[Stored data entries]
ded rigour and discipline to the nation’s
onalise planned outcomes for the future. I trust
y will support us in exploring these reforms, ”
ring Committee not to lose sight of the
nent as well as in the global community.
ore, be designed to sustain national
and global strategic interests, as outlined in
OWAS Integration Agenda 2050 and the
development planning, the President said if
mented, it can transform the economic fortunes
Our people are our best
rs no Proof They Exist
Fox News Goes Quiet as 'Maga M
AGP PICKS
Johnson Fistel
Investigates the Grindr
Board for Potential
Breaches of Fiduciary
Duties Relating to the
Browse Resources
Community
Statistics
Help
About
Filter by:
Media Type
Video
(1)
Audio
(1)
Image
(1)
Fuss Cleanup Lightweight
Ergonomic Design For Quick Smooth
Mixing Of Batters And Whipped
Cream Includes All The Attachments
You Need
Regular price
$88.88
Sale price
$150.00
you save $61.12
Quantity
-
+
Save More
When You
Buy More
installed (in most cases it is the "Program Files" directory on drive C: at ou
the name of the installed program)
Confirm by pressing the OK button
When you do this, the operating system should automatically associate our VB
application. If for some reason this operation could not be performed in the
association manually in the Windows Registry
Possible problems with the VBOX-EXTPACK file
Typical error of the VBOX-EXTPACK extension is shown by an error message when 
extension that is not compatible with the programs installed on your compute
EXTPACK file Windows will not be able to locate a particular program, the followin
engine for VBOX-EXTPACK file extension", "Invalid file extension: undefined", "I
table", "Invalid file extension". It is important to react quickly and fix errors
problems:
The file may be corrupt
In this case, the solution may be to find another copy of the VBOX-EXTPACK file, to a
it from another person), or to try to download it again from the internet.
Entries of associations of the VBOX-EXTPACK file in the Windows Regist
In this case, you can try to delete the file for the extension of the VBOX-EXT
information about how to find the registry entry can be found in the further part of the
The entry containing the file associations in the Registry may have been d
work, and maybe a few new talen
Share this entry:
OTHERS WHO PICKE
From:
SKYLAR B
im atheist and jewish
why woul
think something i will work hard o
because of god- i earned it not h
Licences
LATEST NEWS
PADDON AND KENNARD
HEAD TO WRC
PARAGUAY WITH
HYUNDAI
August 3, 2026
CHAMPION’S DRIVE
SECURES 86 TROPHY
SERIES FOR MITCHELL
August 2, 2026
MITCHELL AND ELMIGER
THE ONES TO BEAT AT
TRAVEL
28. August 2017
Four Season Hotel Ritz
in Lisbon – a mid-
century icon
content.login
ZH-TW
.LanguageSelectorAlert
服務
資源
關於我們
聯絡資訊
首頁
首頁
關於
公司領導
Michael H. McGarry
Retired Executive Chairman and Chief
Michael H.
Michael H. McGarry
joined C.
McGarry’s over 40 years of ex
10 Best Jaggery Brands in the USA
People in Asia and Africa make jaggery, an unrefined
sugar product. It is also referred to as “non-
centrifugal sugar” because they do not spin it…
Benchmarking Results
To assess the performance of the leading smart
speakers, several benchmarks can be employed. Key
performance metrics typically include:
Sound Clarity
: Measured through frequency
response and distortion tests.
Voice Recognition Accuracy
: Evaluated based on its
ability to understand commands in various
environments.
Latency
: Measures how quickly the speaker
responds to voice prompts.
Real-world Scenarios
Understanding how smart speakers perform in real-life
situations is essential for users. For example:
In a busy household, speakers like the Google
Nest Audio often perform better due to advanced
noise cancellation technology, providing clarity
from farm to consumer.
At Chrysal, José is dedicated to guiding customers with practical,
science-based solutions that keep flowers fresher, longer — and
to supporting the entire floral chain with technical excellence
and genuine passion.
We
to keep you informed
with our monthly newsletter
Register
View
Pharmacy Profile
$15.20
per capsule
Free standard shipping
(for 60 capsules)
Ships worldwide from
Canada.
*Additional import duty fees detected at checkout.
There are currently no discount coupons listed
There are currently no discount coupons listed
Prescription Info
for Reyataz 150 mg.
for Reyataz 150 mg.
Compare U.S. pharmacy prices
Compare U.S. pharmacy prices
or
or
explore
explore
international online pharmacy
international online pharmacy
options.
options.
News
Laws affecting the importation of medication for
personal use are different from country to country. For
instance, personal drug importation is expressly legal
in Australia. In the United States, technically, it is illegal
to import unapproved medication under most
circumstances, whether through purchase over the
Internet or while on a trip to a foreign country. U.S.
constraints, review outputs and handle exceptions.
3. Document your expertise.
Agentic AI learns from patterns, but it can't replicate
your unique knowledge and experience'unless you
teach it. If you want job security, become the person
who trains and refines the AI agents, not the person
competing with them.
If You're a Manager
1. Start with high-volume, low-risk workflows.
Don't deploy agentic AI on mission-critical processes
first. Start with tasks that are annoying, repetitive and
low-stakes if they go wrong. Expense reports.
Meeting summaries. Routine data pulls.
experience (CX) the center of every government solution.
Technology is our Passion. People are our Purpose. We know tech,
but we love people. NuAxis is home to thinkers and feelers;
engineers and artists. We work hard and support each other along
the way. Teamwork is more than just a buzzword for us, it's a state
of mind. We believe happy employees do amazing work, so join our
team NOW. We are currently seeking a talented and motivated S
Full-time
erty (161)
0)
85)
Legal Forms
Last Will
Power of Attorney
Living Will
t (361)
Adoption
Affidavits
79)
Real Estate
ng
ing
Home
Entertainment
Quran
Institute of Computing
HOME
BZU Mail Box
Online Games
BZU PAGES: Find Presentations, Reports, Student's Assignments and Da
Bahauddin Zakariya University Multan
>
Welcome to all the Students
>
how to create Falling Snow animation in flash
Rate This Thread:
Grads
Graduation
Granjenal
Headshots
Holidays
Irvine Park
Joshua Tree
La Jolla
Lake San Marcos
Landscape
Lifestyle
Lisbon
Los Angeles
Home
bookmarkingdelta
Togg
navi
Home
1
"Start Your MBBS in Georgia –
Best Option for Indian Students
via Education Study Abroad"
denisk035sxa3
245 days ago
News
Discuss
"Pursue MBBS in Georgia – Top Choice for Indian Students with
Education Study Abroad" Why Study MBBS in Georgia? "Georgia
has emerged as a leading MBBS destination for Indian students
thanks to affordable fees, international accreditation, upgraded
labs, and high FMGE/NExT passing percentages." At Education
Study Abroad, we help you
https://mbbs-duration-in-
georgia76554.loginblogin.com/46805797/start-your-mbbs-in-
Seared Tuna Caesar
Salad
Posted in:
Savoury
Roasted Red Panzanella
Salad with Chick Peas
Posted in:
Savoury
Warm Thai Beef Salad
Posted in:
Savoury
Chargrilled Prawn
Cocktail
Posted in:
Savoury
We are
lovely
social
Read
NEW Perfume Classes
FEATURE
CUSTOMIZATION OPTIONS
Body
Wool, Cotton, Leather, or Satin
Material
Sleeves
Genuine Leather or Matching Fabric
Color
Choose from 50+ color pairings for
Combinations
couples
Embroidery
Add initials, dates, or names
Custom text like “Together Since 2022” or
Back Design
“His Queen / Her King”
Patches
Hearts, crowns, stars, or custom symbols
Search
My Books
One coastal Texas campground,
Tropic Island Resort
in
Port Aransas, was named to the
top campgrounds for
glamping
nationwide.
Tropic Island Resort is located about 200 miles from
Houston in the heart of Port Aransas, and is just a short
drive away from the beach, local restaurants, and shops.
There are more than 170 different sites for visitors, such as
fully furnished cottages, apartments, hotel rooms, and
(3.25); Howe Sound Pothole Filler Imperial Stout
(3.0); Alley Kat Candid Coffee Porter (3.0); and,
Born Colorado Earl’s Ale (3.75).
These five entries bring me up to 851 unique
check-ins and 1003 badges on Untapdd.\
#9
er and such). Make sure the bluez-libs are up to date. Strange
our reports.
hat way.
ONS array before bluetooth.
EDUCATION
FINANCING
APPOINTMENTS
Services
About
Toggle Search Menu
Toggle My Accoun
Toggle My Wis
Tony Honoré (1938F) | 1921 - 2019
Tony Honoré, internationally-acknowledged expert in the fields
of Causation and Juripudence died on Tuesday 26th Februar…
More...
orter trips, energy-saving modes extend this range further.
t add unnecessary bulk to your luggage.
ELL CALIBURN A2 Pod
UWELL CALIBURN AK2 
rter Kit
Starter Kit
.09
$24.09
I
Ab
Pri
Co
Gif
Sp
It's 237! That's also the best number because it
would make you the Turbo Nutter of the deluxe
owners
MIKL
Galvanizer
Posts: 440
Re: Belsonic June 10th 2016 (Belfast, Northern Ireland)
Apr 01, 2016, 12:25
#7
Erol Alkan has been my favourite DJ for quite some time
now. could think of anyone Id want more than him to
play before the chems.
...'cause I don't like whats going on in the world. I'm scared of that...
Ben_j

#### [Instructions for the task]
Lay out the listing as a JSON list of strings, one string per line with blank lines left out, starting at its first line and running through the line containing "ore, be designed to sustain national", that line included.

#### [Answer to this task]
[
  "ded rigour and discipline to the nation’s",
  "onalise planned outcomes for the future. I trust",
  "y will support us in exploring these reforms, ”",
  "ring Committee not to lose sight of the",
  "nent as well as in the global community.",
  "ore, be designed to sustain national"
]